Moçambique poderá estar prestes a avançar para um novo programa de assistência financeira com o Fundo Monetário Internacional (FMI), depois de sinais considerados encorajadores no diálogo mantido entre o Governo moçambicano e aquela instituição. A indicação foi dada pelo director do Departamento Africano do FMI, Zeine Zeidane, durante um encontro bilateral de alto nível com a ministra das Finanças, Carla Loveira, realizado na terça-feira, 23 de Junho, em Paris, França.
O encontro decorreu à margem do Fórum de Paris e serviu para reforçar as relações entre o Executivo moçambicano e o FMI, num momento em que o país procura consolidar a estabilidade macroeconómica e assegurar novas fontes de apoio financeiro externo para sustentar as reformas em curso.
Segundo informações divulgadas sobre a reunião, as duas partes passaram em revista o desempenho recente da economia moçambicana, com destaque para indicadores ligados à consolidação fiscal, à sustentabilidade da dívida pública e ao reforço da boa governação.

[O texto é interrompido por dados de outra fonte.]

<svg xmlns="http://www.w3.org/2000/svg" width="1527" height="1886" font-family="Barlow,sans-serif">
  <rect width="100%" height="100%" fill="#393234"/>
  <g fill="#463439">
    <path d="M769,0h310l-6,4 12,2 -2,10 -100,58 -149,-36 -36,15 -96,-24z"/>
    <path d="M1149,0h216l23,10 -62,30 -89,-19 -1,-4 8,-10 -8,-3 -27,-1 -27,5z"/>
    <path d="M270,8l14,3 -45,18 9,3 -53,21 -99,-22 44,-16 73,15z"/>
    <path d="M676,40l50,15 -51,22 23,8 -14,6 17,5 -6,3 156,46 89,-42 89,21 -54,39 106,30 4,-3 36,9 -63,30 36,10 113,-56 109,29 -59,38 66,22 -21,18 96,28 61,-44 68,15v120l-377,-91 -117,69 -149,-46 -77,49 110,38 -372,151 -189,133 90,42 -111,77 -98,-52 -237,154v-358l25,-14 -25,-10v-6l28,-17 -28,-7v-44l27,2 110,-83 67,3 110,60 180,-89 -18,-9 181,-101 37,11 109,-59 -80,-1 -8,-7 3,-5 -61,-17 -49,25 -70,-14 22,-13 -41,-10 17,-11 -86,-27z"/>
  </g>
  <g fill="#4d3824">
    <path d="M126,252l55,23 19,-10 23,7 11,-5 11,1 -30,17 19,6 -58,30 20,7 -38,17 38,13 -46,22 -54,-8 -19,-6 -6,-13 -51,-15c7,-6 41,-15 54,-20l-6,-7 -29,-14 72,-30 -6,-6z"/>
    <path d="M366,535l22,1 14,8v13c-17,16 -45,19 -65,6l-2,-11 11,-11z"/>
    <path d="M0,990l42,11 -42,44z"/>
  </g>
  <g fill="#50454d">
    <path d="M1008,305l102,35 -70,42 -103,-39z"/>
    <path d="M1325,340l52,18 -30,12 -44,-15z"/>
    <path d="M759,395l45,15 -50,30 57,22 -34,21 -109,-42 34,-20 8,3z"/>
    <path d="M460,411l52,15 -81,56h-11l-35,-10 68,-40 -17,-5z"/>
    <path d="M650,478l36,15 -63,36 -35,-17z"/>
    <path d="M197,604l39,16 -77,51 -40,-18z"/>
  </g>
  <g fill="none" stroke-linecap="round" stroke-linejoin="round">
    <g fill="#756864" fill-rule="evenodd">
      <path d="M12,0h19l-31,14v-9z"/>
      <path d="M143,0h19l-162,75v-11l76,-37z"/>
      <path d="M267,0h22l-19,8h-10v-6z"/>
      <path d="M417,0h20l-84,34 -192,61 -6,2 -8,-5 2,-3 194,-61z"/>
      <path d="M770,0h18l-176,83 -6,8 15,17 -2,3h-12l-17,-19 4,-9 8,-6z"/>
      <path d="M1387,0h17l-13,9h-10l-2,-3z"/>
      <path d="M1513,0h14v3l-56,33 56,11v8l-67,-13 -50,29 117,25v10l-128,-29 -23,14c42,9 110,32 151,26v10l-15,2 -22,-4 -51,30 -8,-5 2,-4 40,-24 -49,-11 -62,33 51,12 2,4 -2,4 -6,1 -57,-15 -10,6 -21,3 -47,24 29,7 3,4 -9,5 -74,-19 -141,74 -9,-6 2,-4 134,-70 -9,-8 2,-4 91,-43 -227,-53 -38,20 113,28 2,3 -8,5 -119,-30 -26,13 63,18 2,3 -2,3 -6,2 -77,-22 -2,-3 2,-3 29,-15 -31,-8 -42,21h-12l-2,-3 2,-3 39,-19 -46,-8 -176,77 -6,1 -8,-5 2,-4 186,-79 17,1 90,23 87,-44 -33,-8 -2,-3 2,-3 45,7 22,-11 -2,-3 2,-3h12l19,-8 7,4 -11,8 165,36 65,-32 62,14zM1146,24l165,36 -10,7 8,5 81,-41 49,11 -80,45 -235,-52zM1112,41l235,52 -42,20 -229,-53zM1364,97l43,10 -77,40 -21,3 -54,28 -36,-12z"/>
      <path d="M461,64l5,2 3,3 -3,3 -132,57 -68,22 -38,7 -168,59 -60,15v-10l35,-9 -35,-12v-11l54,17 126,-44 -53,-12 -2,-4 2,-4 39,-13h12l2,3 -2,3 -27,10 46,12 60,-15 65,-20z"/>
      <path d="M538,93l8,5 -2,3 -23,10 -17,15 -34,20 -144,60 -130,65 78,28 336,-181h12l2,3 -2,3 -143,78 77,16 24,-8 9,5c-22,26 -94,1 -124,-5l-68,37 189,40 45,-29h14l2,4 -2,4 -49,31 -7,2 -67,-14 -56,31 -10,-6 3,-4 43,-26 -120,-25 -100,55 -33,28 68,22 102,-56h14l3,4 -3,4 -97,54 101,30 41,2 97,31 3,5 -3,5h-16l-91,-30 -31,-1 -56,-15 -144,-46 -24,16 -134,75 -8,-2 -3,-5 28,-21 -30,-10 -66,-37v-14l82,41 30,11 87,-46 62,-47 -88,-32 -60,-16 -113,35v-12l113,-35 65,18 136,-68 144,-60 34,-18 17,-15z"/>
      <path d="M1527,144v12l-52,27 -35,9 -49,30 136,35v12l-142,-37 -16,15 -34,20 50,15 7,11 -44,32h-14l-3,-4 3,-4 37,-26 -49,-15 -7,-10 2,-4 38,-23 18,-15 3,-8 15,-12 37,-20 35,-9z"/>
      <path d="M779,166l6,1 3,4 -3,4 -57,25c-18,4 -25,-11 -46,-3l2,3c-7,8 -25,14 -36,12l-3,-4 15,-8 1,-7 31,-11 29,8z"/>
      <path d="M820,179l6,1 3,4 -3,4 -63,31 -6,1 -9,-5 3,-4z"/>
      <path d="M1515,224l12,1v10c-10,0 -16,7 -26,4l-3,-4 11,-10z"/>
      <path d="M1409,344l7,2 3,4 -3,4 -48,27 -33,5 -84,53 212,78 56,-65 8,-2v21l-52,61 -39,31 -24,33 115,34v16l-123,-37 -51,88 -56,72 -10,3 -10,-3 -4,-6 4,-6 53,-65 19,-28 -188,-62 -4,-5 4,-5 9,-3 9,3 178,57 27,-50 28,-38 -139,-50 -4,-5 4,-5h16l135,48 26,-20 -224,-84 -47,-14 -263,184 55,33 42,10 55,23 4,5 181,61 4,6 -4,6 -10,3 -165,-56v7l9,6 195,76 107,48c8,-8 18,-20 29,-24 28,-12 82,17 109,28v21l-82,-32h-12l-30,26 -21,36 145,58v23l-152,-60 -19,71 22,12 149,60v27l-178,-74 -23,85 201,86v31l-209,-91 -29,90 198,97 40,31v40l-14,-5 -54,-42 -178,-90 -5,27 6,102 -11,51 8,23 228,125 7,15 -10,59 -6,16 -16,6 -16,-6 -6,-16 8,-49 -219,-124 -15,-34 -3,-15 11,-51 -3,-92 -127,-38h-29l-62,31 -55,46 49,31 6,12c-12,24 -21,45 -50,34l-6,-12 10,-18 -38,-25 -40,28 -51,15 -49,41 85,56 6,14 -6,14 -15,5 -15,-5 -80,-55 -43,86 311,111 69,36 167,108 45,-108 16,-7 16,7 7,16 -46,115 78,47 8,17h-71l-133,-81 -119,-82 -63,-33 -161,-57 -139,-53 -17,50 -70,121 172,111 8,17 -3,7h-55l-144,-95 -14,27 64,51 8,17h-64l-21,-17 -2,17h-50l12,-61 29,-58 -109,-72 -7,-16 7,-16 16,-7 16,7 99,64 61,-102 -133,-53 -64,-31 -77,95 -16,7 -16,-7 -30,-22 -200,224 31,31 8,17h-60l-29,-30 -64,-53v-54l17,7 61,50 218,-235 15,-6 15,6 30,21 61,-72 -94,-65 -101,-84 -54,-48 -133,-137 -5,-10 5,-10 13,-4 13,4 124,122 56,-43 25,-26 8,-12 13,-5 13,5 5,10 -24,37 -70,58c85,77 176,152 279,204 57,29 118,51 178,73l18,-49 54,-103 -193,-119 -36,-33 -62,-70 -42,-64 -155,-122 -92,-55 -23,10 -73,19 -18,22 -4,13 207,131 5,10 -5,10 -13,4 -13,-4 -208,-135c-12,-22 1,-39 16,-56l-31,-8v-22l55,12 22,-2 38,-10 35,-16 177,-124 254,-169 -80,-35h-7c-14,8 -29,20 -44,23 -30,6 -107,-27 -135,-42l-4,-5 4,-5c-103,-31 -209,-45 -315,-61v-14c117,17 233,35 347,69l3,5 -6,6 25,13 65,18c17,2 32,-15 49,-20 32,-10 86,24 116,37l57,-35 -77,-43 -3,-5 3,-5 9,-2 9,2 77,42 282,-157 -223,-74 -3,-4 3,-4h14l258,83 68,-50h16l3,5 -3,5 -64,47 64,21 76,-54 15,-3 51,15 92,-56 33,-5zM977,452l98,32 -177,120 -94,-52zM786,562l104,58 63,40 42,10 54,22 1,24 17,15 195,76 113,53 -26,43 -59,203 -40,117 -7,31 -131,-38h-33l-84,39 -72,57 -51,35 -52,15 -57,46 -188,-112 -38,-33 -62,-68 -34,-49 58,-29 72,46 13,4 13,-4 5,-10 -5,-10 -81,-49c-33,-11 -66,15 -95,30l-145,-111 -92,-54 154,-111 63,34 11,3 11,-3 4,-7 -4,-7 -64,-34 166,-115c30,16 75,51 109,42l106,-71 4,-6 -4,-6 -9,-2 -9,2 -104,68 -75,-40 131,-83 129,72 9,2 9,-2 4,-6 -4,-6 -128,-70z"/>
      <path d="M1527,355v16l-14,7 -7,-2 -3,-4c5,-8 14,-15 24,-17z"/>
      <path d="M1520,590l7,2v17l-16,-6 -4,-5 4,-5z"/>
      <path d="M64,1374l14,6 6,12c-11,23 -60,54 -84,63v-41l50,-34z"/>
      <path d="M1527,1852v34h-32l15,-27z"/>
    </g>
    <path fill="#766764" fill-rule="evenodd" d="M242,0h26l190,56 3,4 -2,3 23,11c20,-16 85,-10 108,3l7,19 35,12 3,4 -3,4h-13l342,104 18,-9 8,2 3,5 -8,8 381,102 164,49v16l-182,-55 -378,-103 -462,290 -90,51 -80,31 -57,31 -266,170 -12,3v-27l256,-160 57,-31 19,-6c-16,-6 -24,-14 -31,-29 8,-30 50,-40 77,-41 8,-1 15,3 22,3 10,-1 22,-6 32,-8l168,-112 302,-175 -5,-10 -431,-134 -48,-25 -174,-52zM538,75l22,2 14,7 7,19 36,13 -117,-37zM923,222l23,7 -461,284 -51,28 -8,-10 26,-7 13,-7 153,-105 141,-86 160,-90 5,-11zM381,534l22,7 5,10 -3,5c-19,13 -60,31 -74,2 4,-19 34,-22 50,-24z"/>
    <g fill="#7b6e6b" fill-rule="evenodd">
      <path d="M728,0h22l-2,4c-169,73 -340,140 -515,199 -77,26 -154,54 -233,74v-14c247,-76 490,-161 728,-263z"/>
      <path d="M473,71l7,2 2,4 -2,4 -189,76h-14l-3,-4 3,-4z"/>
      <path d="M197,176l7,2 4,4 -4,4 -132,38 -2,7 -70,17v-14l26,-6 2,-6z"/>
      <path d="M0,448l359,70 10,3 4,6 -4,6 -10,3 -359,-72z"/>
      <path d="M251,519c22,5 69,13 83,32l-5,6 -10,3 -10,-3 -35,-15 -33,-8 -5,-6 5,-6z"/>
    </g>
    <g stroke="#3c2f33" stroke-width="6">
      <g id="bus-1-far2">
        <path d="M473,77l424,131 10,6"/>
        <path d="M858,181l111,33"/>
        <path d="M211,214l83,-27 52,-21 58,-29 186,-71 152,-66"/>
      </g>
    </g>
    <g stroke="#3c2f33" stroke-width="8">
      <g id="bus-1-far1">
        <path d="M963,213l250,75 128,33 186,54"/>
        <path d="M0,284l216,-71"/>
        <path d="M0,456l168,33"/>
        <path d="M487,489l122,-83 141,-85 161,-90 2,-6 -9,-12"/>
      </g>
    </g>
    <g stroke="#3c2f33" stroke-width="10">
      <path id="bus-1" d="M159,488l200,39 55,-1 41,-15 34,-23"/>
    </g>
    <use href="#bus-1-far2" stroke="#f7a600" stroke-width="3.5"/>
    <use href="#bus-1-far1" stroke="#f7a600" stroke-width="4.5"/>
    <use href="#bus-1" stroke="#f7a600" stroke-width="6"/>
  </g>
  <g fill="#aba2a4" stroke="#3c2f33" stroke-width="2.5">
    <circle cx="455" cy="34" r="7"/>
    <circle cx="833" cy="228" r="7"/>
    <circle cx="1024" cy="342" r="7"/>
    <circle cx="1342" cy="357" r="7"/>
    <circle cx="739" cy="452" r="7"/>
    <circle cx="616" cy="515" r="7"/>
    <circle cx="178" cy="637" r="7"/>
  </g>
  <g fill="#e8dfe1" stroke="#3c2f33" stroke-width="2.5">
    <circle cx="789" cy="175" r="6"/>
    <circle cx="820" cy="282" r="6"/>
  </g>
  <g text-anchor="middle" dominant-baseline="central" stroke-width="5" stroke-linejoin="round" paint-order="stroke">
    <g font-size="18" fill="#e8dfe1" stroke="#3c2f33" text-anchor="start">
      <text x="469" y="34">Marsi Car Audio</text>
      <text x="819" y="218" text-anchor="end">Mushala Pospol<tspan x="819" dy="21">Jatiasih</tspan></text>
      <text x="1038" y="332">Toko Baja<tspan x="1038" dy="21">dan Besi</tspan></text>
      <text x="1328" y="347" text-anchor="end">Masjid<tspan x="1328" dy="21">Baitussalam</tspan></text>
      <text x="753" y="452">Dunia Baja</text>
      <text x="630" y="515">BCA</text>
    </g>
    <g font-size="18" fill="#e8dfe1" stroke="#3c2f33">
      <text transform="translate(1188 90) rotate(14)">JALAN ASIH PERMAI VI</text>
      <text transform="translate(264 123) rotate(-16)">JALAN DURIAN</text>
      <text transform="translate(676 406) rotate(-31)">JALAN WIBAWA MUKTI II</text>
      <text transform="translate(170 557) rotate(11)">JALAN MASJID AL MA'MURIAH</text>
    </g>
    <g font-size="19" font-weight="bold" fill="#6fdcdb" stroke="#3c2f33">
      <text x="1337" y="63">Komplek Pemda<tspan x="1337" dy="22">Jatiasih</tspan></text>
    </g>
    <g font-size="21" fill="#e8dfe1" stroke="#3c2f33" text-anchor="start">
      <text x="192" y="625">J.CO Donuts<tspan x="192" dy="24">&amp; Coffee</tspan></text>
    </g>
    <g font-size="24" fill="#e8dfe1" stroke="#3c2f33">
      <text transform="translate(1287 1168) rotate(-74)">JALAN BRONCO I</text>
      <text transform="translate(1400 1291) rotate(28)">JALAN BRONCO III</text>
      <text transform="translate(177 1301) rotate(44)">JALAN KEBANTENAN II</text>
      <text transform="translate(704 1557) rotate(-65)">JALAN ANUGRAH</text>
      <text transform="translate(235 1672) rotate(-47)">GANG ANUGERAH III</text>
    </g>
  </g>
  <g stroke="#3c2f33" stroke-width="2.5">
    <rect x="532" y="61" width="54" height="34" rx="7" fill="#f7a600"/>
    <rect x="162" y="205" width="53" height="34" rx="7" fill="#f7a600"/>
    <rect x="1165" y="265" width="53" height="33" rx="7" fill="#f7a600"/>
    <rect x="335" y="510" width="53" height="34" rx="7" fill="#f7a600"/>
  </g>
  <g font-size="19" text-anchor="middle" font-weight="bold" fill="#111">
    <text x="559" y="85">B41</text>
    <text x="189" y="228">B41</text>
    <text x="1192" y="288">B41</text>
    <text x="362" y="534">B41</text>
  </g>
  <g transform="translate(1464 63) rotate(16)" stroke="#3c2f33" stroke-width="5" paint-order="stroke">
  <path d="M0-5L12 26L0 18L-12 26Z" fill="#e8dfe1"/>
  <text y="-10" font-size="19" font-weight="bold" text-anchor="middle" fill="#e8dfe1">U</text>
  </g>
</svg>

O Governo moçambicano aproveitou a ocasião para apresentar ao FMI uma avaliação da actual conjuntura económica nacional, destacando medidas adoptadas para equilibrar as contas públicas, melhorar a gestão das finanças do Estado e reforçar a transparência na administração dos recursos públicos.
Durante o encontro, Carla Loveira sublinhou os esforços que têm vindo a ser desenvolvidos pelo Executivo no sentido de restaurar a confiança dos parceiros internacionais, num contexto em que o país continua a enfrentar desafios associados à pressão da dívida, à necessidade de maior eficiência na despesa pública e à criação de um ambiente mais favorável ao investimento e ao crescimento económico.

Do lado do Fundo Monetário Internacional, Zeine Zeidane manifestou satisfação com os passos que Moçambique tem vindo a dar no processo de estabilização económica. O responsável revelou já ter recebido o relatório elaborado pela missão técnica do FMI que esteve recentemente em Maputo, liderada por Pablo López, para avaliar o estado das reformas e o cumprimento de metas consideradas essenciais para a negociação de um novo acordo.

Com base nas conclusões dessa missão, o director do Departamento Africano do FMI considerou que Moçambique está “no bom caminho” para a assinatura de um novo programa de assistência financeira com a instituição. A avaliação é vista como um sinal positivo para o país, que procura assegurar um novo quadro de cooperação com o Fundo, capaz de apoiar as reformas estruturais, reforçar a estabilidade económica e criar melhores condições para o crescimento sustentável.
Ainda assim, Zeidane recomendou ao Governo moçambicano que mantenha o ritmo das reformas em curso, sobretudo nas áreas ligadas à disciplina fiscal, à gestão da dívida e à governação económica. A posição do FMI aponta para a necessidade de o país continuar a demonstrar consistência na implementação de políticas públicas que garantam previsibilidade, confiança dos parceiros e protecção das contas do Estado.
A possibilidade de um novo programa financeiro com o FMI surge numa altura em que Moçambique continua a procurar equilibrar as necessidades de financiamento do desenvolvimento com a obrigação de manter sob controlo os riscos fiscais e os compromissos da dívida pública. Um eventual acordo poderá abrir espaço para maior apoio técnico e financeiro, ao mesmo tempo que funcionaria como um sinal de confiança para outros parceiros de cooperação e investidores internacionais.
O encontro em Paris reforça, assim, a percepção de que as autoridades moçambicanas e o Fundo Monetário Internacional estão a aproximar posições, num processo que poderá culminar, nos próximos tempos, com a formalização de um novo programa de assistência, caso as avaliações técnicas e políticas continuem a evoluir de forma favorável.